Yankees starter Jonathan Loaisiga left after five innings as well, and lefty Tyler Lyons took the reins in the sixth. The first man he faced was Gurriel, pinch-hitting for Shaw, and Gurriel doubled to put the tying run in scoring position. The double was stranded, though, and Gurriel was the last Blue Jay to reach base in the game as Lyons, Tommy Kahnle, Zack Britton and Aroldis Chapman combined to retire the last dozen Jays to come to the plate, securing a 3-1 Yankees win to tie up the series and set the stage for rubber match madness.

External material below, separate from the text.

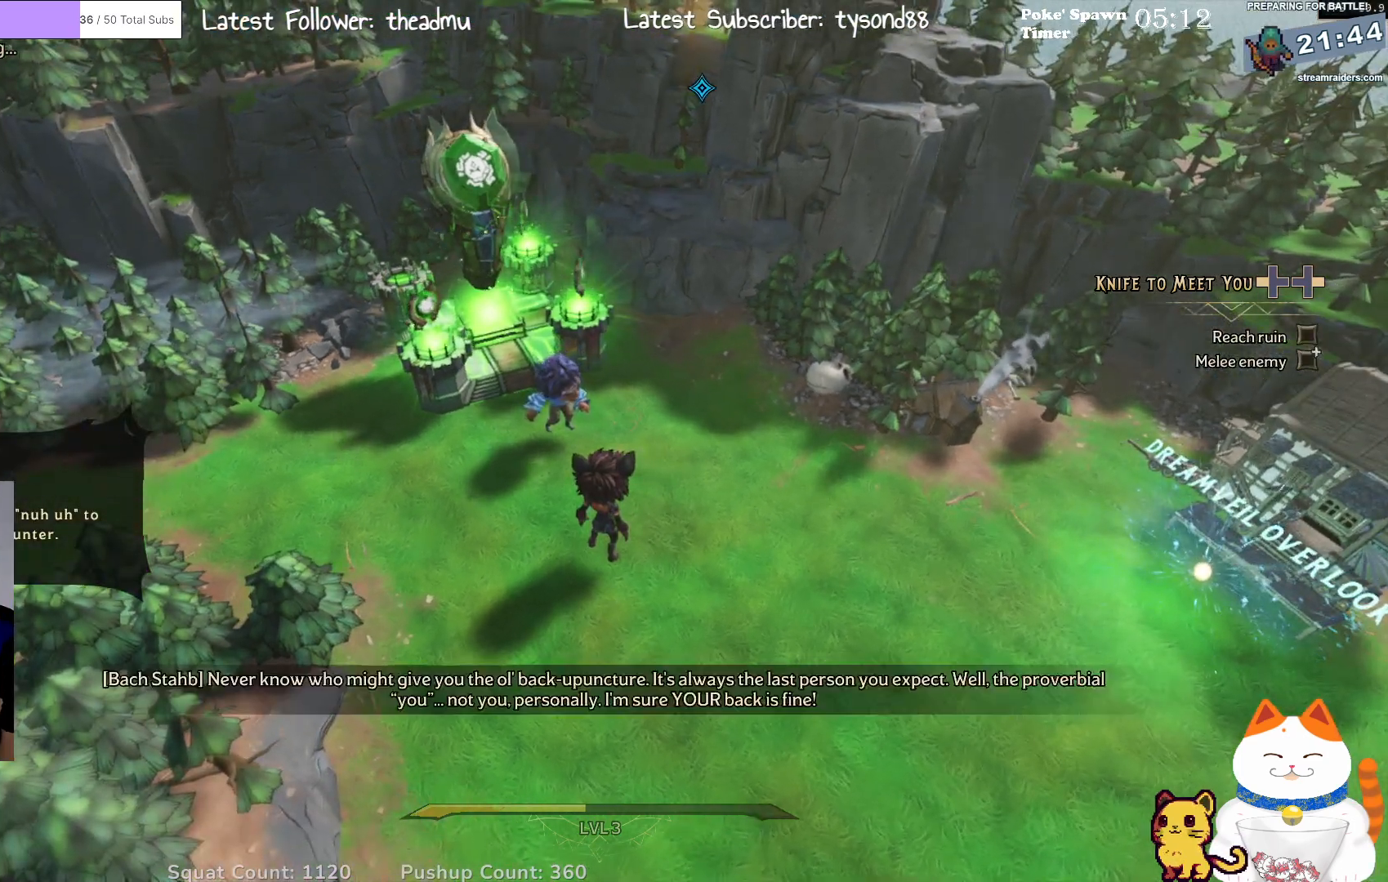
{"buttons": [], "left_stick": "center", "right_stick": "center", "events": [[17, "right_stick", "left"], [267, "right_stick", "center"]]}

The series finale matched Thornton against Masahiro Tanaka, and neither starter had anything. The Yankees loaded the bases with nobody out in the first inning, but it looked like Thornton might wriggle out of it as the righty got Miguel Andujar to ground into a double play. A run scored, but Thornton was an out away from finishing the inning with minimal damage. Mike Ford and Mike Tauchman had other ideas, though, belting back-to-back home runs to put the Yankees up by four.

As poorly as Thornton did in the first inning, at least he finished it. Not only did Tanaka not make it out of the opening frame, but the Yankees’ starter didn’t even record an out.

Bichette and Shaw led off with singles and Biggio followed with a three-run homer. Then Guerrero singled and Reese McGuire went deep, and just like that the Jays had taken the lead. Gurriel followed with a double to send Tanaka to the showers and Luis Cessa came in to give up an RBI single to Tellez. Six runs scored for the home side before an out was even recorded.

The Yankees got one back on another Ford homer in the third and threatened for more with a Tauchman double that sent Thornton to the showers. Shun Yamaguchi came in with two out and Clint Frazier singled to left. Tauchman rounded third, heading home with the tying run, but Gurriel’s throw was waiting and the inning was over. The Blue Jays extended their lead in the bottom of the frame with round-trippers by Grichuk and Bichette, the latter a two-run shot, and it was 9-5 after just three innings.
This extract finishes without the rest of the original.